> Try it
Report every line of the records that includes the word "down".

#### Data for review

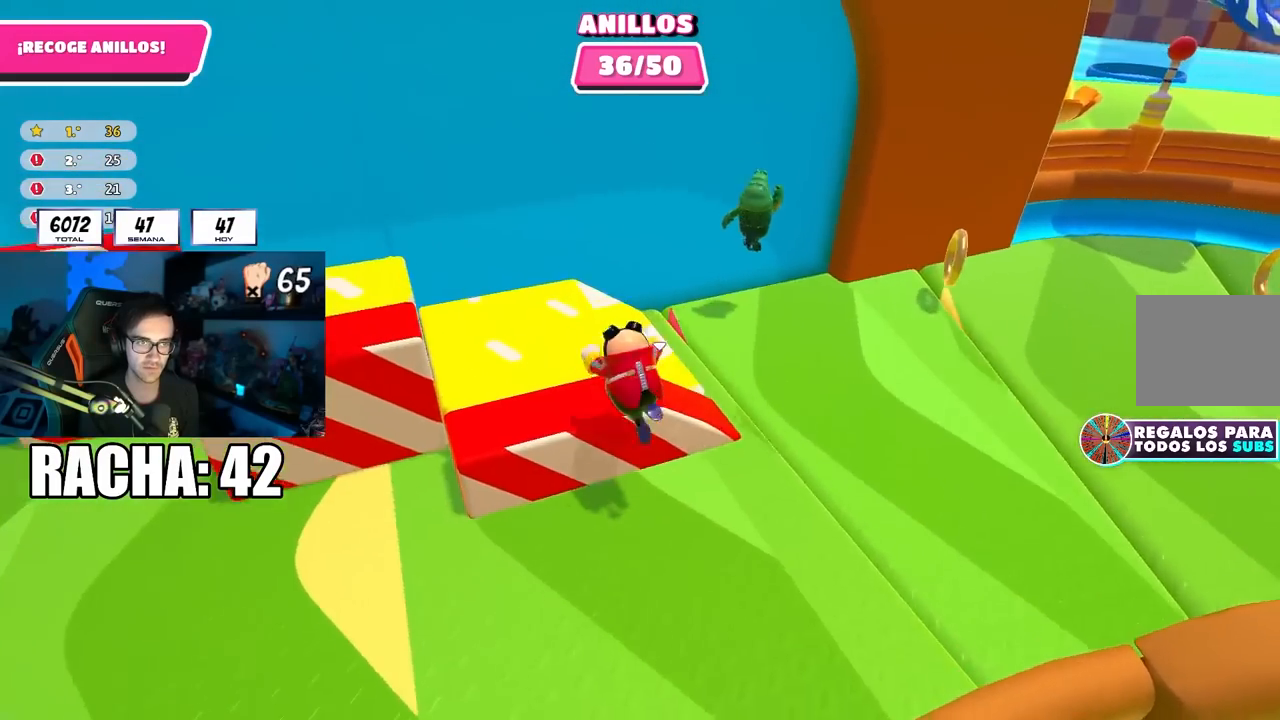
{"buttons": [], "left_stick": "up-left", "right_stick": "center", "events": [[50, "right_stick", "left"], [167, "left_stick", "center"], [200, "right_stick", "center"], [250, "left_stick", "up-left"], [350, "left_stick", "up"], [483, "left_stick", "up-left"]]}
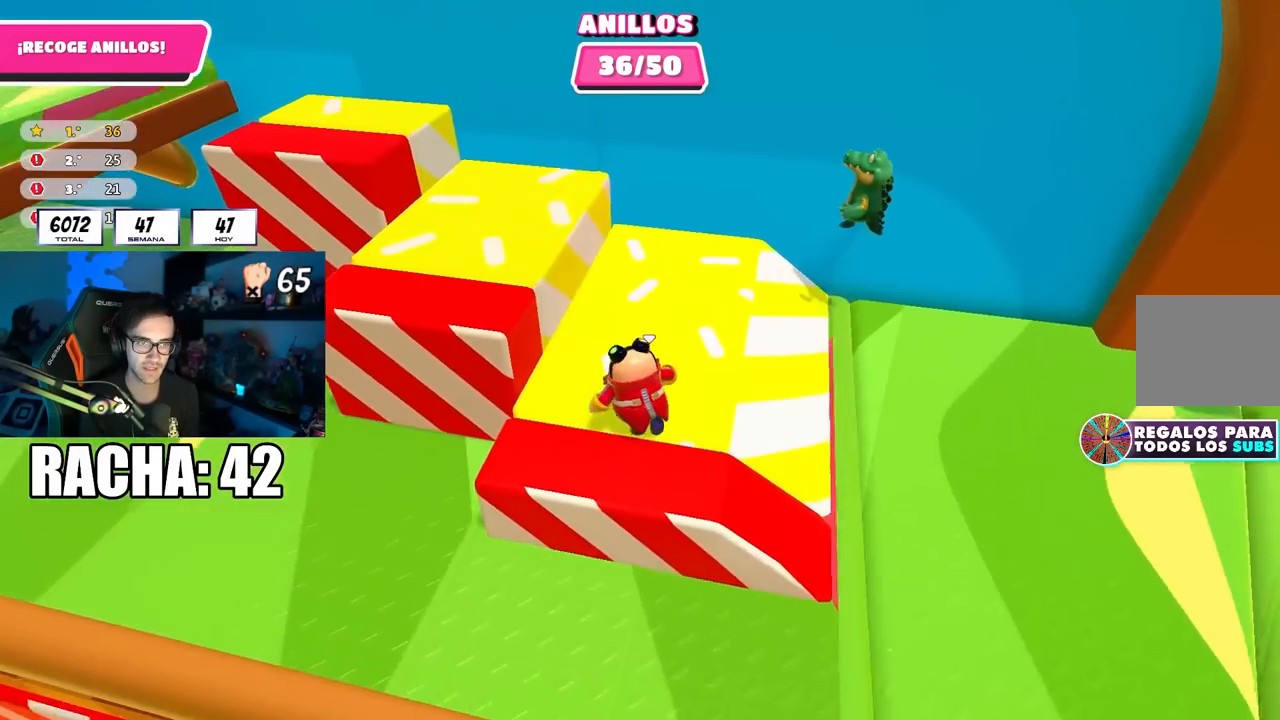
{"buttons": [], "left_stick": "up-left", "right_stick": "center", "events": [[33, "right_stick", "down-left"], [167, "right_stick", "center"], [250, "CROSS", "down"], [433, "CROSS", "up"]]}
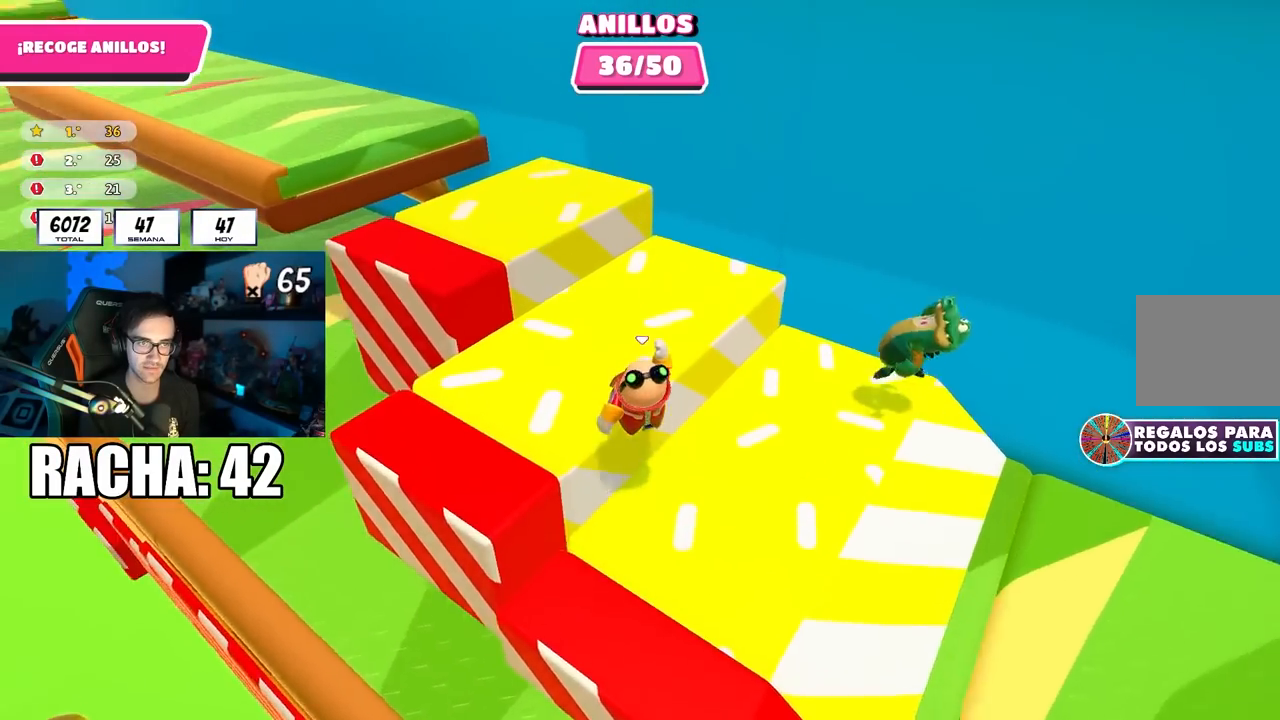
{"buttons": [], "left_stick": "up-left", "right_stick": "center", "events": [[50, "right_stick", "left"], [150, "right_stick", "center"], [333, "CROSS", "down"], [467, "CROSS", "up"]]}
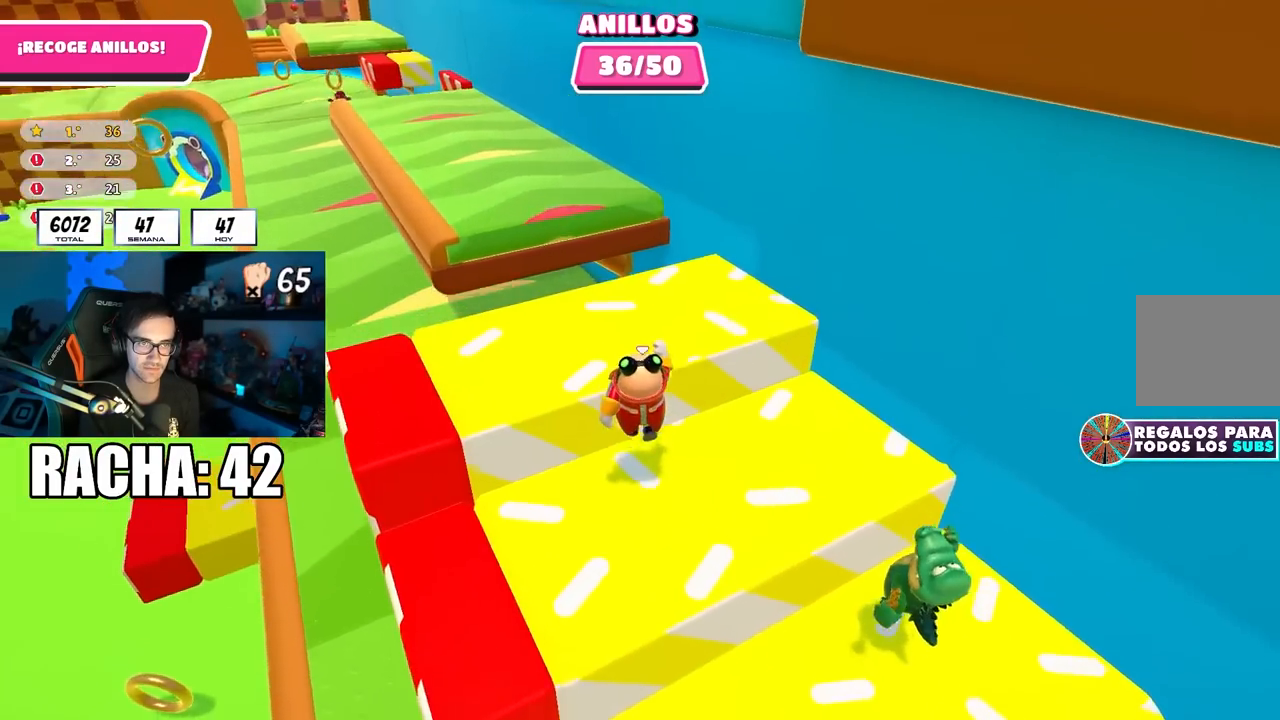
{"buttons": [], "left_stick": "up", "right_stick": "center", "events": [[83, "right_stick", "up-left"], [133, "left_stick", "up"], [217, "right_stick", "center"], [350, "right_stick", "up-left"], [450, "right_stick", "center"]]}
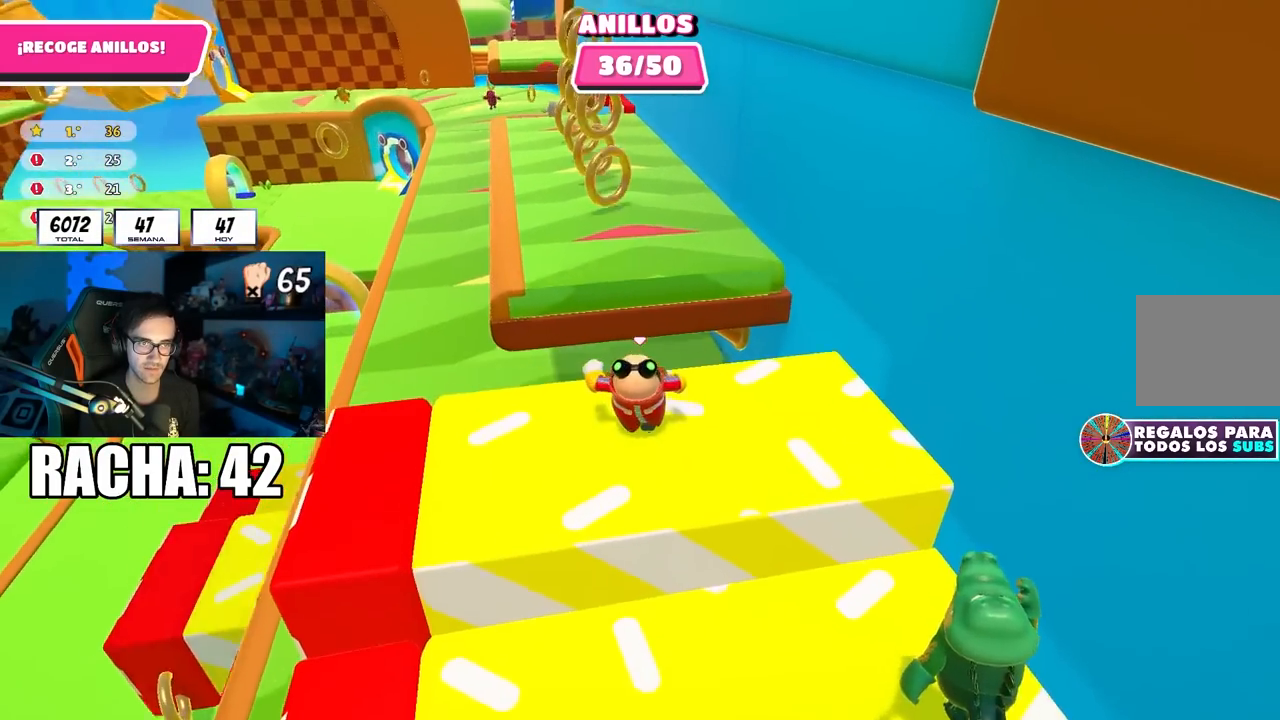
{"buttons": [], "left_stick": "up", "right_stick": "left", "events": [[117, "CROSS", "down"], [283, "CROSS", "up"], [433, "right_stick", "left"]]}
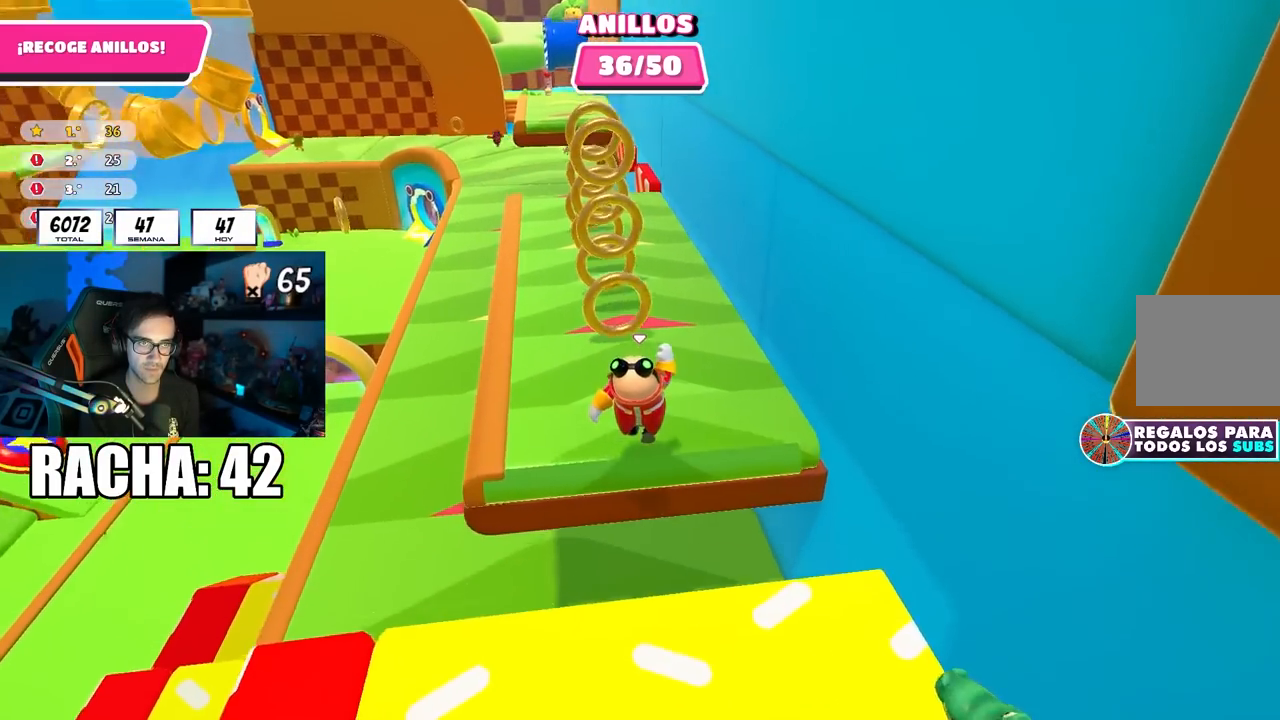
{"buttons": ["CROSS"], "left_stick": "up", "right_stick": "center", "events": [[33, "right_stick", "center"], [333, "CROSS", "down"]]}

########

> Solved problem
{"buttons": [], "left_stick": "up-left", "right_stick": "center", "events": [[33, "right_stick", "down-left"], [167, "right_stick", "center"], [250, "CROSS", "down"], [433, "CROSS", "up"]]}
{"buttons": [], "left_stick": "up-left", "right_stick": "center", "events": [[50, "right_stick", "left"], [150, "right_stick", "center"], [333, "CROSS", "down"], [467, "CROSS", "up"]]}
{"buttons": [], "left_stick": "up", "right_stick": "left", "events": [[117, "CROSS", "down"], [283, "CROSS", "up"], [433, "right_stick", "left"]]}
{"buttons": ["CROSS"], "left_stick": "up", "right_stick": "center", "events": [[33, "right_stick", "center"], [333, "CROSS", "down"]]}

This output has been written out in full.